Friday, March 14, 2014

SketchBook - Ball Point Rant

I draw organically when I use a pen. My mind wanders, and I only know the direction it goes when the figure takes its final form on the page. With pencils, I plan and plan and plan until the drawing stops making sense. I tend to think too hard when drawing in pencil. In any case, I usually start my drawings with a circle. For me, patterns play a large role in character creation.
 The Ball Point

A blue ball point pen has always been my preferred drawing utensil. 
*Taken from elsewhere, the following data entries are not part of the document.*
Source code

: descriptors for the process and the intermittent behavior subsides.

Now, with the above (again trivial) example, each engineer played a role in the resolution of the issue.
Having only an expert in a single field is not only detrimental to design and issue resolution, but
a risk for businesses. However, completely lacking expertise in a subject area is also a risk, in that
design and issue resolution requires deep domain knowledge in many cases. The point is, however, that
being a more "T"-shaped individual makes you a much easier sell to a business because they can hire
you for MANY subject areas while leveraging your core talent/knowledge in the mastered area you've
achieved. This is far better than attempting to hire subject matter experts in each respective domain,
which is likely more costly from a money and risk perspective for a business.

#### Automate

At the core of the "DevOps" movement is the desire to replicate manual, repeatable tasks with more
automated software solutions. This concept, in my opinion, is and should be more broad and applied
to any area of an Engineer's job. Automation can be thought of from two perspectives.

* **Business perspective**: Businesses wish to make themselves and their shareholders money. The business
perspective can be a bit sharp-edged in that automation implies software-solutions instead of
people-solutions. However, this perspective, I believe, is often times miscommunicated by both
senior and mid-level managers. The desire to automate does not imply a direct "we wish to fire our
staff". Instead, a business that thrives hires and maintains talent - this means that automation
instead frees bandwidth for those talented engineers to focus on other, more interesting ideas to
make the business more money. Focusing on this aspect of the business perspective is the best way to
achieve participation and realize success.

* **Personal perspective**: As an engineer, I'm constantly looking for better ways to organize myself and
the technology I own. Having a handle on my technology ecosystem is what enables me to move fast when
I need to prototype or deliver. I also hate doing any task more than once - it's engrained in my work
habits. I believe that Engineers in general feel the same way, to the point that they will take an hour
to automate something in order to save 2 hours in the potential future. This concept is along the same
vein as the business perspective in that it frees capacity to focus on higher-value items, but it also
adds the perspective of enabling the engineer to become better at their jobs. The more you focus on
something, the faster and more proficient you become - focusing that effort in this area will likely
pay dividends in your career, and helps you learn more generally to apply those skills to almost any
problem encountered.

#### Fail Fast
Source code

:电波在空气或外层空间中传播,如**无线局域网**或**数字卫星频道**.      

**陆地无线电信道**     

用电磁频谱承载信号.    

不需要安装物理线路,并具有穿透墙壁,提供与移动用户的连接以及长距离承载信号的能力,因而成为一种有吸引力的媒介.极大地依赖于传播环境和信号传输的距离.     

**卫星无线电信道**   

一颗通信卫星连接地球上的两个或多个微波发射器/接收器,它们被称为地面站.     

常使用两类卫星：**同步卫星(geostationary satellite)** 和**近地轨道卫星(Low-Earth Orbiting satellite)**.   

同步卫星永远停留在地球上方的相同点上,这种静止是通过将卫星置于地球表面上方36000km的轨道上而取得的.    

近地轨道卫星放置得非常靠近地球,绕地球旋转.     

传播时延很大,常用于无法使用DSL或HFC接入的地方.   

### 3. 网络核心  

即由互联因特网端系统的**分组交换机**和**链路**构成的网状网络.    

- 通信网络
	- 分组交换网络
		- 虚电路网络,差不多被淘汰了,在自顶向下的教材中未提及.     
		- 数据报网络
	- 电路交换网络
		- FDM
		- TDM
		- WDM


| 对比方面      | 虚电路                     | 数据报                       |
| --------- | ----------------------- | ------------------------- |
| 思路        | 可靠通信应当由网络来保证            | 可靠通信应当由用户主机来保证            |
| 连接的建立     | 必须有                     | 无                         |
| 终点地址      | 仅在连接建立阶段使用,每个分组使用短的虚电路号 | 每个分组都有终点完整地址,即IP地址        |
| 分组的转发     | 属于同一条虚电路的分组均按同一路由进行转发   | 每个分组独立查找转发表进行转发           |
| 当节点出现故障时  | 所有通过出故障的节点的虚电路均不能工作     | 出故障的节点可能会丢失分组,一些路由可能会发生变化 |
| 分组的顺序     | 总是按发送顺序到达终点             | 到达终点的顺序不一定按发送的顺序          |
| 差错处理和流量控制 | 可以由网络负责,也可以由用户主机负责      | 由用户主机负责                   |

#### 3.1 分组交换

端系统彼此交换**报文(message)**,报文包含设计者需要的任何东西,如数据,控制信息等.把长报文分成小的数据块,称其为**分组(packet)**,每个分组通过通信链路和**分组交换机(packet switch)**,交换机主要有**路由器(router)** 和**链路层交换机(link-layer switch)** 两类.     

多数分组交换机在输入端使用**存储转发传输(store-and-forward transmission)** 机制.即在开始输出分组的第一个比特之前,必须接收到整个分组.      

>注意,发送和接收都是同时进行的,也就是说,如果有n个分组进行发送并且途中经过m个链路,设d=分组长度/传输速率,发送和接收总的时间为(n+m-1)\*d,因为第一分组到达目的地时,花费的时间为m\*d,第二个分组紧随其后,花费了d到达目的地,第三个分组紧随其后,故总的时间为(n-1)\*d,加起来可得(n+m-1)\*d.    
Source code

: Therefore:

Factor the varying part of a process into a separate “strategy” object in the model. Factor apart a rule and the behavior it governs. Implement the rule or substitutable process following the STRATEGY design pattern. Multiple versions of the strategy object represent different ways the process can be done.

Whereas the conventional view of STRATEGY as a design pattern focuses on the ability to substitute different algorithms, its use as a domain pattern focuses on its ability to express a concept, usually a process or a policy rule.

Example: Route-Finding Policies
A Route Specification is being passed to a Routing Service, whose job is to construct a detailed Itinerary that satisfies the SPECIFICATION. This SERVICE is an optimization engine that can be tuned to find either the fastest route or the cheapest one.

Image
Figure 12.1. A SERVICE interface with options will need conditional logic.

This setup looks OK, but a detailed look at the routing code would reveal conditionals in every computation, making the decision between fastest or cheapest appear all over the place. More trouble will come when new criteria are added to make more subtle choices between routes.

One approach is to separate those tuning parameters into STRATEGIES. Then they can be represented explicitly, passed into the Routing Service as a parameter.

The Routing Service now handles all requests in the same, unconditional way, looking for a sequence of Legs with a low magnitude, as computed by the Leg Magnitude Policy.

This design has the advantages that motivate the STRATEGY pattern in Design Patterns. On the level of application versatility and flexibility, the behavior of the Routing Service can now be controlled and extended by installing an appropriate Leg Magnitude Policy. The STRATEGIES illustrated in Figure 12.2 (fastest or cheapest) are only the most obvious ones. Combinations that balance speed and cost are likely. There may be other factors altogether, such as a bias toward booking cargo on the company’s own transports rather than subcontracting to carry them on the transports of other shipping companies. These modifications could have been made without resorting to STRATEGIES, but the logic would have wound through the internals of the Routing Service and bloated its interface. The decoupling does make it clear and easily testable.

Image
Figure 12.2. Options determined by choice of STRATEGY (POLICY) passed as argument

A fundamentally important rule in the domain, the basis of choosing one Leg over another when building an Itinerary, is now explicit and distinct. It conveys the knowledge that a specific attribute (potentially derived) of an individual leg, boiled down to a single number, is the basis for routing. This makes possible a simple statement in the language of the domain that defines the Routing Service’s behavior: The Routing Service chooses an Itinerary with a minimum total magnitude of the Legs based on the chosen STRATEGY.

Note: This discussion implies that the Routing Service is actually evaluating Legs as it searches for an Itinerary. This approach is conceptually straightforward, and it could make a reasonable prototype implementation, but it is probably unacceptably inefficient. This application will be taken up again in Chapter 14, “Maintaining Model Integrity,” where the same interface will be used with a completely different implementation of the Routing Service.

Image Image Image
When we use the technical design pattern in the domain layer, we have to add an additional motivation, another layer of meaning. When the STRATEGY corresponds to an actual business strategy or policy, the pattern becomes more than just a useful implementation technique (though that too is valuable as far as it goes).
Ball points remind me of angry doodles scribbled in the cramped margins of my notebook, of disjointed ideas being slashed across their bellies by the lines on the sheet, of attempting to condense my emotions into the white space left at the bottom of a page when I'd written too much on things that don't matter and spoken too little on the things that do.

After finishing with the pen, I move on to color pencil. I usually start coloring at the edges of things, where clothes meet skin, where patterns meet patterns. Peach/pink is one of my favorite colors. I use it as a base or undertone color for the entirety of an image.

I've used ball point for so long that I'm more comfortable drawing with it than with a pencil. I'm loose and quick with a pen, mistakes and stray lines are welcome, but with a pencil, I'm sluggish and self conscious. A mistake feels costly.

Ball points don't have much of a designation other than to create lines. They aren't designer or art pens. They can be anything and I think that's why I like them so much; they reflect a desire of mine to be free-spirited, to not be tied down by a designation. 

Which do you prefer? The pen or the pencil?